Reputation: 31724
I have one small issue with creating a new bean. Basically as per request, I get some parameters, which needs to be passed to a bean. Below I am instantiating ControllerService for each request. Rather I would like it to be a bean with scope=protype. So that I get a fresh object for every request. But then how do i set the 2 properties (kpiName, kpiInput) that I am sending via constructors in the bean??
@Autowired
@Qualifier("serviceManager")
Cleanser serviceManager;
@RequestMapping(method = RequestMethod.POST)
public @ResponseBody
String getKPIResult(@RequestParam("kpiName") String kpiName,
@RequestParam("kpiInput") String kpiInput) {
return serviceManager.checkAndExecute(new ControllerService(kpiName, kpiInput));
}
Upvotes: 1
Views: 592
Reputation: 27614
Don't. The Controller as it's intended in Spring MVC is largely derived from the old Java servlet, which should be stateless by specification.

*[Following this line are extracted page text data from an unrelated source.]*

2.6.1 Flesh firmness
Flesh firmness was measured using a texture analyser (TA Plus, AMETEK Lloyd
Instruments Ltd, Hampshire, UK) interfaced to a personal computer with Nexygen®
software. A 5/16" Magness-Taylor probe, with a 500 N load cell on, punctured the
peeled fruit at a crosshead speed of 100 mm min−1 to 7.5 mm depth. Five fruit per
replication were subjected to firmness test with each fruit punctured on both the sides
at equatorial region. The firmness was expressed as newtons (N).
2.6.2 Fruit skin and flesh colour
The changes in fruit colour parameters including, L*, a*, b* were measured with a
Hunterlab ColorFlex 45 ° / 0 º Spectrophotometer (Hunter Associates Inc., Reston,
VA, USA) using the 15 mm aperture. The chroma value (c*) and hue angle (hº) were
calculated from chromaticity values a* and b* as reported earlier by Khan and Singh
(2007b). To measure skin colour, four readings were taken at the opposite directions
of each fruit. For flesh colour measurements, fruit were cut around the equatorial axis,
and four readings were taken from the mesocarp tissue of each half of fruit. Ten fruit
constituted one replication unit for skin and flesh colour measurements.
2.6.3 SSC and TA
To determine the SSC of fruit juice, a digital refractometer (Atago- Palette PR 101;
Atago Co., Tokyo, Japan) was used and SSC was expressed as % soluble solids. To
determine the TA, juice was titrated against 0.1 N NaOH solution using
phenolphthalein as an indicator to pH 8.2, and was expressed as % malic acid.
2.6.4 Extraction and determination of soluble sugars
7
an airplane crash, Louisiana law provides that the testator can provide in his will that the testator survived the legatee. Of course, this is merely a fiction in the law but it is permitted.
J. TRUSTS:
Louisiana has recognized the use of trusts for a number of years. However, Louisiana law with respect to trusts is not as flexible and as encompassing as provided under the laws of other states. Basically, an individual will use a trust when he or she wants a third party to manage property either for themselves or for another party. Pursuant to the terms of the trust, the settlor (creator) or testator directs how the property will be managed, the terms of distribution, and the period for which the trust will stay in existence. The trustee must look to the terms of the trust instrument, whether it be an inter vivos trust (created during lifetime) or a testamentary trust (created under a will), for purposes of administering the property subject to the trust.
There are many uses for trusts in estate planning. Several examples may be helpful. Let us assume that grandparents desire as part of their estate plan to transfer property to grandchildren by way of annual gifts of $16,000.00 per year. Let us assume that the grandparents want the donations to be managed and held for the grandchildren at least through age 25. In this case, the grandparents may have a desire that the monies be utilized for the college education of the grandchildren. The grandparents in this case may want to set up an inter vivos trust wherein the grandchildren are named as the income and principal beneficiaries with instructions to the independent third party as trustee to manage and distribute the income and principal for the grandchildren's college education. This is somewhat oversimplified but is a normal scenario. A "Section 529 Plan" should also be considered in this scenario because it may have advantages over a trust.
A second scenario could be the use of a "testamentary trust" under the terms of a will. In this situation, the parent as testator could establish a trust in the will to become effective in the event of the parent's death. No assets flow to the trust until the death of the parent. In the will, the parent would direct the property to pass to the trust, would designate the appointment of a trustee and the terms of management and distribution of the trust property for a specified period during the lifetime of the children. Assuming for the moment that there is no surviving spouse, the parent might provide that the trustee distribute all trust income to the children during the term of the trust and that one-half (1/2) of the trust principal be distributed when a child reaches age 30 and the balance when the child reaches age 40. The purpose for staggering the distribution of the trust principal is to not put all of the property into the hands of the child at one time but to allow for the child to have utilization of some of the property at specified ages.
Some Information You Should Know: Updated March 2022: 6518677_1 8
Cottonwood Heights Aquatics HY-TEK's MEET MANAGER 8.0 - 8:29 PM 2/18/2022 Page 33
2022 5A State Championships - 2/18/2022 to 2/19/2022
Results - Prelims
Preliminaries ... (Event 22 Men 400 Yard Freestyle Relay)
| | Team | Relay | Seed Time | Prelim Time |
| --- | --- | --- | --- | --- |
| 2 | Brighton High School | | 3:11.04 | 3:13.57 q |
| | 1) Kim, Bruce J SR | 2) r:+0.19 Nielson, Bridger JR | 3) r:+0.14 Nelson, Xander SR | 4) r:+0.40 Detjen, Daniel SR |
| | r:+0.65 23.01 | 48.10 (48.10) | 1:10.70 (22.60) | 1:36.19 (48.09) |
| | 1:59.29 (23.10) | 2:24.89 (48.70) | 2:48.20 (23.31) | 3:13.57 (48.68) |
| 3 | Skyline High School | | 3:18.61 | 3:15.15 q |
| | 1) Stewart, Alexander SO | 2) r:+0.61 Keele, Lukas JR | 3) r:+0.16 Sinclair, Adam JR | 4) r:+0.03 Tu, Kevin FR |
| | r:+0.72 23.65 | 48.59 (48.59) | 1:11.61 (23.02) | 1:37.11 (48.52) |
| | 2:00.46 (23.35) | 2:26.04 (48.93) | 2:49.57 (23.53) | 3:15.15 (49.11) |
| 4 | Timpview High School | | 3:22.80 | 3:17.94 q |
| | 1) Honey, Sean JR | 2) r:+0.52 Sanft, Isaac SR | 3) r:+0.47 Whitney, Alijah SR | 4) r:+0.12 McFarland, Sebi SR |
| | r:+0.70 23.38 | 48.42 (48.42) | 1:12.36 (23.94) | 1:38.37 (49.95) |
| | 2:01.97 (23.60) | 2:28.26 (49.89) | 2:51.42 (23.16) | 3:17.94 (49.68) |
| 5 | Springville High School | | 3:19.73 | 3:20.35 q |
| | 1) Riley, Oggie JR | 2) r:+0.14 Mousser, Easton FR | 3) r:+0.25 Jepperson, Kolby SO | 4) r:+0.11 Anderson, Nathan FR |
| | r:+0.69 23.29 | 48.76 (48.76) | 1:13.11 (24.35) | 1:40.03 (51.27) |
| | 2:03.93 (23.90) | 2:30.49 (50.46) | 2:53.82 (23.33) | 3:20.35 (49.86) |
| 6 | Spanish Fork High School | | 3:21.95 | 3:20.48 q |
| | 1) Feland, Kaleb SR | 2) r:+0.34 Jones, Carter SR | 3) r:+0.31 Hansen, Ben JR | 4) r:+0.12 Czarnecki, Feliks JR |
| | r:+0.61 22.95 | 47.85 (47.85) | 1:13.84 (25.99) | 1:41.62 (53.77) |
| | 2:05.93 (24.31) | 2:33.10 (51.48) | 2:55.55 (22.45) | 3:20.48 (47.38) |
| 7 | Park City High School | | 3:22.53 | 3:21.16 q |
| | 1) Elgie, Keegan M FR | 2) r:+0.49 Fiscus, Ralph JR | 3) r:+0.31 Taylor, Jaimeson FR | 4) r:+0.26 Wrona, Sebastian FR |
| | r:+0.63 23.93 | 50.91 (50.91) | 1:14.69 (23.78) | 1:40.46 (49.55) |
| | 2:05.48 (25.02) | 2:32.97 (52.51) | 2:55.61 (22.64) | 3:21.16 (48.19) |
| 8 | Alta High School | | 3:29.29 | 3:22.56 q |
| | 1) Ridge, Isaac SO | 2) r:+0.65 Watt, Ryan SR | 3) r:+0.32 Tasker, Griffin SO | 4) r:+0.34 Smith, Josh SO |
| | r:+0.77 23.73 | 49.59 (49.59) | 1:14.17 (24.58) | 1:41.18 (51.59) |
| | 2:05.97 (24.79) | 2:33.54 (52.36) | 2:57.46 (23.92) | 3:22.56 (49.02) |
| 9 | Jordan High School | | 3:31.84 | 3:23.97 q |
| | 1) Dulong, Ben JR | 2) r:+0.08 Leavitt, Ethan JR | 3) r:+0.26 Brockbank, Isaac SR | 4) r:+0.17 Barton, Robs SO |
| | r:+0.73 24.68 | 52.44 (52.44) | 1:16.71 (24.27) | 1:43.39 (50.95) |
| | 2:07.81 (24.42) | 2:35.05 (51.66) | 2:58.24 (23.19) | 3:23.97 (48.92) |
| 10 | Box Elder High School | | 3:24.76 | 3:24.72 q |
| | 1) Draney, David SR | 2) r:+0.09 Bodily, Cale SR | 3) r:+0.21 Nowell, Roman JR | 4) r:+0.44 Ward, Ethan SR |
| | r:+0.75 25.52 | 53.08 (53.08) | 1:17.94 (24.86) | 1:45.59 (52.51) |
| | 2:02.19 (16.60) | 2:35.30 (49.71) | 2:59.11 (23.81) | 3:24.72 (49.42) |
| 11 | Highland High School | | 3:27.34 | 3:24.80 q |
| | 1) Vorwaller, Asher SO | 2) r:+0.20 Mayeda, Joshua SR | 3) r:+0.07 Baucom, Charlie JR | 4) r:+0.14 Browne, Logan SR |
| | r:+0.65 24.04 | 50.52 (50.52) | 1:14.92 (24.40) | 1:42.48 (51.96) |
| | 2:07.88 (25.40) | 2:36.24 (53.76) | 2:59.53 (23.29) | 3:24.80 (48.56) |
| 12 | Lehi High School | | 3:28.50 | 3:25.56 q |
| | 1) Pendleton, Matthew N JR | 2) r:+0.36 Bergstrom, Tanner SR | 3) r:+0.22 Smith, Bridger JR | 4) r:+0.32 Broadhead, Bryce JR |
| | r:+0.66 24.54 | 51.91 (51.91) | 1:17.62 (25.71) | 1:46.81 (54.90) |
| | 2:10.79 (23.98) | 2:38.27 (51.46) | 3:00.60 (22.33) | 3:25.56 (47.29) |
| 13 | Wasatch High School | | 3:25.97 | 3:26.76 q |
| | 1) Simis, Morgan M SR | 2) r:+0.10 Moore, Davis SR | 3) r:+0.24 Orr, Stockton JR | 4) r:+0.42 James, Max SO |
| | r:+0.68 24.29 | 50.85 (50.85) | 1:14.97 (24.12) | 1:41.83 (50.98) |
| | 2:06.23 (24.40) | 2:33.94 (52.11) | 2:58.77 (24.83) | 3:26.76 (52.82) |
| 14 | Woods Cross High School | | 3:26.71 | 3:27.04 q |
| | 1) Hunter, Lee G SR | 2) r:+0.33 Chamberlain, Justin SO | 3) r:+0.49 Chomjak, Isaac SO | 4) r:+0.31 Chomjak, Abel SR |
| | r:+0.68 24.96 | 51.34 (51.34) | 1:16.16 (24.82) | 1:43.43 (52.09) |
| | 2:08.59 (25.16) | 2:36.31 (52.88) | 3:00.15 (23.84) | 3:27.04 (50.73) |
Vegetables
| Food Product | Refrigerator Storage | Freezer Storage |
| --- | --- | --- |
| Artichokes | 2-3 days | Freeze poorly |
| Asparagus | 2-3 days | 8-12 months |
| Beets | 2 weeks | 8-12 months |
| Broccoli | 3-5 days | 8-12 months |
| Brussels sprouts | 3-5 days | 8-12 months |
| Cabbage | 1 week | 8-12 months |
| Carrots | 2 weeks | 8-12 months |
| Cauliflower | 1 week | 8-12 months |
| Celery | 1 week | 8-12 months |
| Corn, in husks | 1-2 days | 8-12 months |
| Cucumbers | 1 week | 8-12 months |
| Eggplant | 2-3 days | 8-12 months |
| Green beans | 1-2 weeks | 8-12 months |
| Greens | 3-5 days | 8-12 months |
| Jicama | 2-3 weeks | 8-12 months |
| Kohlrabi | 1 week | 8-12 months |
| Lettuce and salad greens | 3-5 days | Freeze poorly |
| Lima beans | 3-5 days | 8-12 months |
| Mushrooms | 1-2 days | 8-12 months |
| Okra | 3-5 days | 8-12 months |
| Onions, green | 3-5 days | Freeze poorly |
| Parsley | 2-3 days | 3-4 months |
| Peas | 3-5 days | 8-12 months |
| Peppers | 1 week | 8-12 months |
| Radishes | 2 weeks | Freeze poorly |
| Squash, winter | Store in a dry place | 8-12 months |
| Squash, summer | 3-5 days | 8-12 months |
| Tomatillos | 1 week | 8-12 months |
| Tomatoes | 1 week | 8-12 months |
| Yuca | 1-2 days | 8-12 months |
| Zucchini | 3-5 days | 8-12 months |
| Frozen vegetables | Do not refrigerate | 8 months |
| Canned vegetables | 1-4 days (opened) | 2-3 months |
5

In fact, Controller-objects are hard-cached inside the handler mapping framework and not fetched from the bean context on each request. Setting scope to "prototype" would, effectively, do nothing as the handler (controller) is really only gotten once.
Upvotes: 1
Reputation: 13481
In situations like this where you're going against the grain of Spring, I'd suggest that perhaps you're doing something in a way that's not considered best practice. Without more context it's hard to see though.
Spring Social uses a request
scope bean to embody a repository for a specific user. I've now idea why as it's a horribly inefficient way of doing things, and much less understandable IMHO.
<bean id="connectionRepository" factory-method="createConnectionRepository"
factory-bean="usersConnectionRepository" scope="request">
<constructor-arg
value="#{T(org.springframework.security.core.context.SecurityContextHolder).getContext().getAuthentication().getPrincipal()}" />
<aop:scoped-proxy proxy-target-class="false" />
</bean>
You can see here the use of factory-bean
and factory-method
to declare a class/method to call when wanting an instance of your class. The constructor argument is passed using SpEL. I'm not quite sure how you'd achieve this with Spring MVC responding to web requests, but I'm fairly sure you could use Spring Integration to pass a message and use SpEL to grab headers/payload form that message to pass to the constructor.
Again though, I'd really question your design pattern here - a more usual SOA idiom is to create services on startup, and have them as stateless as possible from there-on in, rather than create an instance with specific state for each request. Best of luck!